Content starts
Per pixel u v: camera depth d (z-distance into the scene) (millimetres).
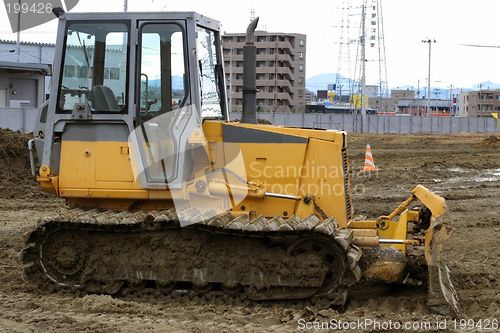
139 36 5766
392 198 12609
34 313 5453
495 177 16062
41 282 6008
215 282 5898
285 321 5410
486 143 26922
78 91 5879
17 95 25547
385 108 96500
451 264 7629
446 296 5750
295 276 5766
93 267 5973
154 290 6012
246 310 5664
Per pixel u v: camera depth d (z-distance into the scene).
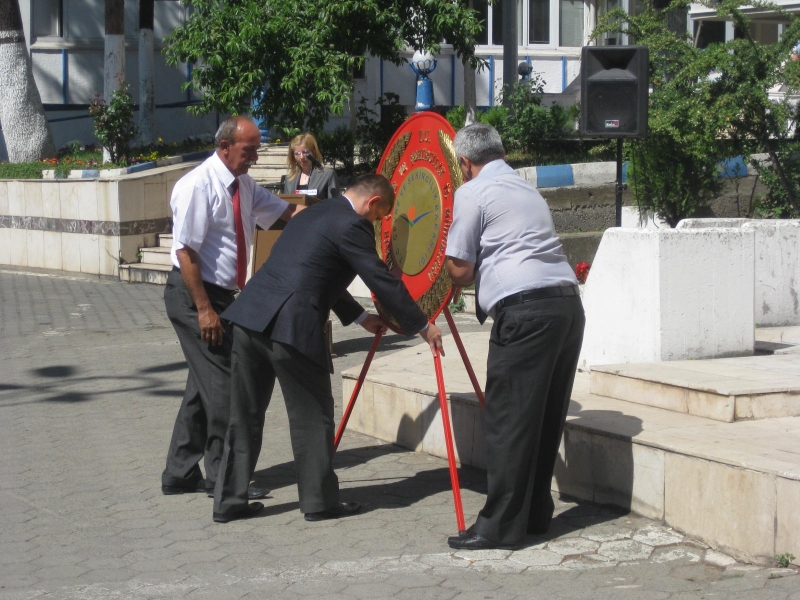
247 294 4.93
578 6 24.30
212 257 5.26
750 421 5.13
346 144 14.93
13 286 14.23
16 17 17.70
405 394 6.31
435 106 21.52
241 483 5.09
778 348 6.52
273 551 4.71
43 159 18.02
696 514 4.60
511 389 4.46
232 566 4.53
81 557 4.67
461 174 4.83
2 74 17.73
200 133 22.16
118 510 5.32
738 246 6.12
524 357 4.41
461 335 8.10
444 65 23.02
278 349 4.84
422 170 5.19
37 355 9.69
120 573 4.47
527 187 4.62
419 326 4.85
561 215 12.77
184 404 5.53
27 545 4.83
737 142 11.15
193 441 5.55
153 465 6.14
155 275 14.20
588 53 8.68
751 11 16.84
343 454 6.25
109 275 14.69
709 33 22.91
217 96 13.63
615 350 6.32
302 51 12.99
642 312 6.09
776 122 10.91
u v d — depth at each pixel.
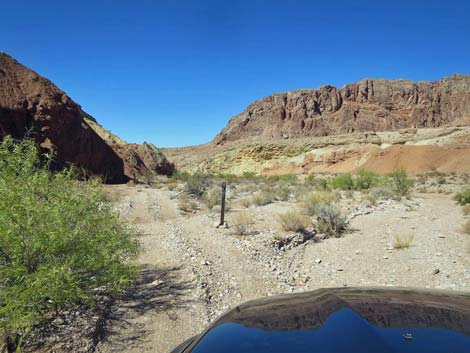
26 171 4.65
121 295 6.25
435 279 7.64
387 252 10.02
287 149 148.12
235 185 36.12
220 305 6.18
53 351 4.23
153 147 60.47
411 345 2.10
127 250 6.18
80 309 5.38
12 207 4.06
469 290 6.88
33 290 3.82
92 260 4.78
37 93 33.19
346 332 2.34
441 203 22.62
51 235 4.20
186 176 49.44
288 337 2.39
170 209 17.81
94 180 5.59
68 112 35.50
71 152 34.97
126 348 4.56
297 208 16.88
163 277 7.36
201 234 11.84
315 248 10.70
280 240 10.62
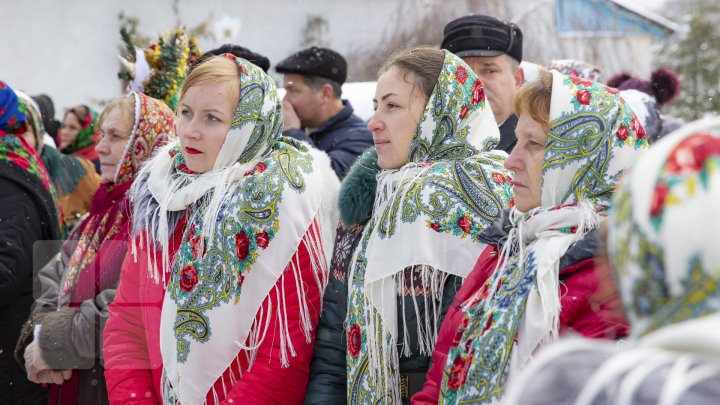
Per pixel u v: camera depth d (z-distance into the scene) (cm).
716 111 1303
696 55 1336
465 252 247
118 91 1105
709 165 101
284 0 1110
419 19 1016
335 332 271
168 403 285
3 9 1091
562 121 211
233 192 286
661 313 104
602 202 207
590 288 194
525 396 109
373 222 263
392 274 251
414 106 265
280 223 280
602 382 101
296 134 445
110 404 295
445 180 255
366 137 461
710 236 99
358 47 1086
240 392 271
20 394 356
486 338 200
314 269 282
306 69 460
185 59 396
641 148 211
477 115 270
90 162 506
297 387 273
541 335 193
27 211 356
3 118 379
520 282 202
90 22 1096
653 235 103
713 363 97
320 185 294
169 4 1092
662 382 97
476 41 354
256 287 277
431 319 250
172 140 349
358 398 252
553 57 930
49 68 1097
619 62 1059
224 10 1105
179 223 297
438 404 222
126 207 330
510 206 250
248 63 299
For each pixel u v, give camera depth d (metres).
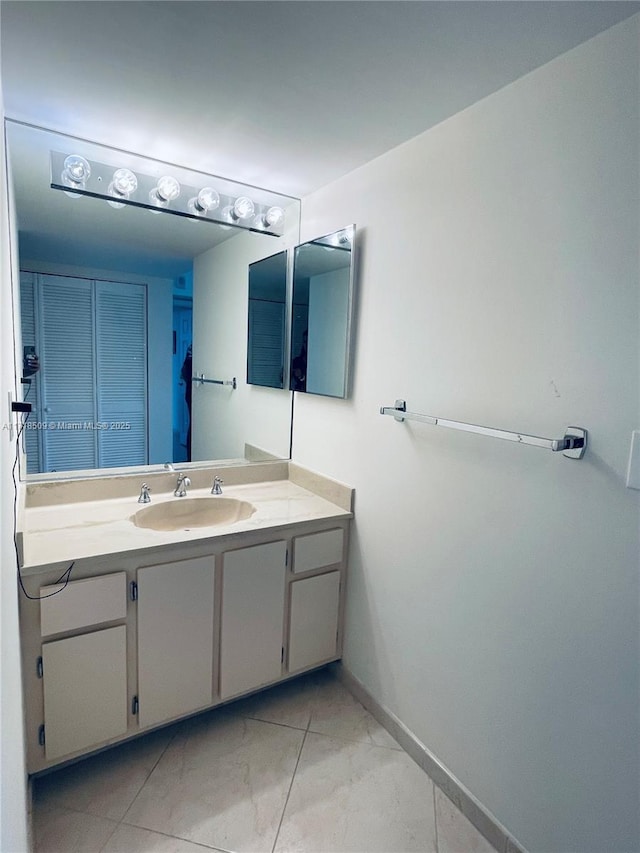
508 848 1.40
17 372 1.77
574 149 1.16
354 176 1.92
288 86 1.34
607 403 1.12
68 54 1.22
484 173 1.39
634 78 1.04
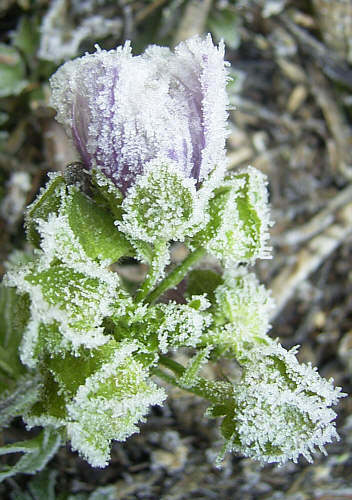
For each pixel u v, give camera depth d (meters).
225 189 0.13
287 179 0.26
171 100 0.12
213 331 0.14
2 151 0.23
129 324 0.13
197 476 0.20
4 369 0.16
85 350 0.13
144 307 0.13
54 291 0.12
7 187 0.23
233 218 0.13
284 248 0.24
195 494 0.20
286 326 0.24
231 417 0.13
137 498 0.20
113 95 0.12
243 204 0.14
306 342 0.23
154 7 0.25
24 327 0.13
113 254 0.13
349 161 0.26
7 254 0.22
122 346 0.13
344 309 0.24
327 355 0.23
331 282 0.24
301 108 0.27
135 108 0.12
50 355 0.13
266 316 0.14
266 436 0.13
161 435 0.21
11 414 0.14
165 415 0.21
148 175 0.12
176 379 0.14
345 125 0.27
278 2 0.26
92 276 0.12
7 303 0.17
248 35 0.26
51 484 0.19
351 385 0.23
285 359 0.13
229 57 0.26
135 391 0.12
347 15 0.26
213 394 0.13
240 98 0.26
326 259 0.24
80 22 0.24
Content ends
Beginning with the line above that contains "51 235 4.20" and finishing with the line that contains "320 185 294", print those lines exactly and only. Skip all pictures.

51 235 4.20
186 176 49.44
288 337 2.39
170 209 17.81
94 180 5.59
68 112 35.50
71 152 34.97
126 348 4.56
297 208 16.88
163 277 7.36
201 234 11.84
315 248 10.70
280 240 10.62
Per pixel u v: camera depth d (z-distance into the scene) (cm).
716 111 1303
696 55 1336
465 252 247
118 91 1105
709 165 101
284 0 1110
419 19 1016
335 332 271
168 403 285
3 9 1091
562 121 211
233 192 286
661 313 104
602 202 207
590 288 194
525 396 109
373 222 263
392 274 251
414 106 265
280 223 280
602 382 101
296 134 445
110 404 295
445 180 255
366 137 461
710 236 99
358 47 1086
240 392 271
20 394 356
486 338 200
314 269 282
306 69 460
185 59 396
641 148 211
477 115 270
90 162 506
297 387 273
541 335 193
27 211 356
3 118 379
520 282 202
90 22 1096
653 235 103
713 363 97
320 185 294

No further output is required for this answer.